What I haven't mentioned yet is what Jonathan said next. He gave me very clearly the reason that he wanted me to pull back on some ministries where others in our church are equipped and able to do take over my work. His frank comment was, "Nikki, I need you to help me more in my ministries. I don't have any more time I can devote to them. I have to have your help in caring for our deacon care group, and helping me with things at the school that nobody else is doing."

Wow. I get the great (and fun) privilege of stepping out of some ministries in order to spend more time serving alongside this wonderful man God gave me. And I didn't have to struggle or agonize over how to get it all done. It was so simple. I got out of the ones Jon said to get out of, and I'm focusing my energies on the ones he asked me to help him with, and the ones where God has given me a passion and a position of leadership. Who says finding God's will is hard? All I needed to do was ask my husband and then humbly submit to his answer. I am blessed beyond measure and so full of the amazing grace of God that it just keeps spilling out on my cheeks.

Wednesday, September 10, 2008

Sweet Answers to Prayer

I see by the dates of the last posts that it has been a LONG time since I last blogged. Life certainly is flying by. However the reason I'm picking this up again is simply that I have a desire to chronicle how God has provided for me and my family, how God stretches and causes us to grow, and how He answers prayer. In short, this blog is simply to bring glory to God. Actually finishing the autobiography of George Muller was my motivation. It was so encouraging to read how God answered prayer and provided for this man and his ministry so many years ago. I want to do the same -- primarily to encourage myself as I look back upon God's faithfulness in my life.

I'll start with a sweet answer to prayer that God provided 2 days ago. I currently have 4 dossiers to translate. That in itself is a wonderful answer to prayer. But that is also pretty much my limit.

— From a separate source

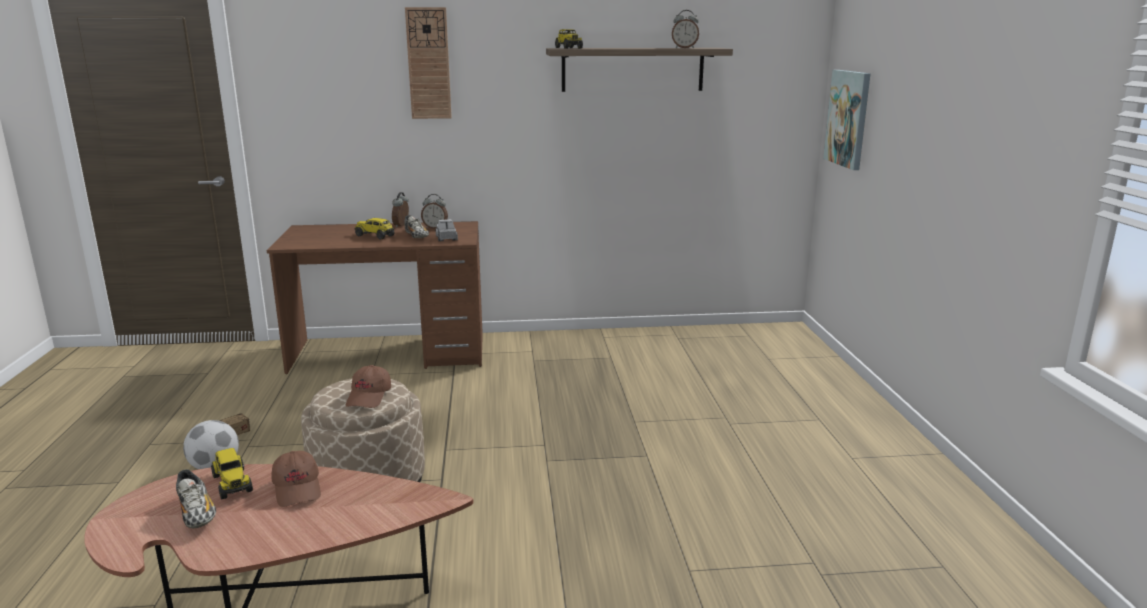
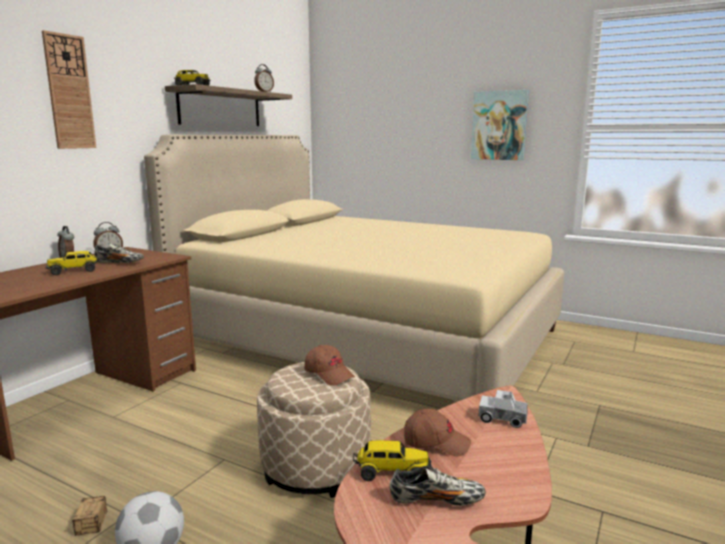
camera: 55 degrees left, 5 degrees down
(446, 238) = (150, 258): toy truck -> toy truck (502, 419)
(682, 410) = (367, 337): none -> beige bed
(848, 118) = (345, 142): picture -> picture (499, 125)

So I asked another woman who has helped me with translations when I am unable to take them if she would be interested in one, and she said a resounding YES. With that in mind, Monday as I prayed I asked God specifically if He would give me another translation that I could hand over to Gaylene. About 4 hours later I checked my e-mail and there was another family asking me to translate. I gleefully replied that I could not but that another dear Christian woman would be happy to. Then I shared the answer with my boys. What a joy to be able to testify of God's answers to prayer.

Today I realized yet another answer to some prayers this summer. I don't know why it took me so long to see what God had done. Sometimes I'm just more dense than others. Anyway, earlier this summer we decided it was time to get rid of our full-size van. It was sitting parked in my parents' barn and it was time to renew the license. We explored selling it and found that we would probably be able to get around $500 for it, but certainly not more than $1000. Still that is a lot of money for our family. Then we heard of a need of a friend who had no car and no funds to buy one. Jon and I both desired before God to give our van to this man. So we did. And we rejoiced in God being able to provide for another person through us. Now, what I just realized today is that even though we had some very extraordinary expenses this summer we continued to have a surplus of around $1000 in our bank account. I never have figured out how that happened. Today though I came to the conclusion that God supernaturally plugged some holes in our finances, and provided little bits extra here and there in order to provide for our family the maximum amount of money that we could have hoped to receive from the sale of our van. Wow. Talk about not being able to out give God!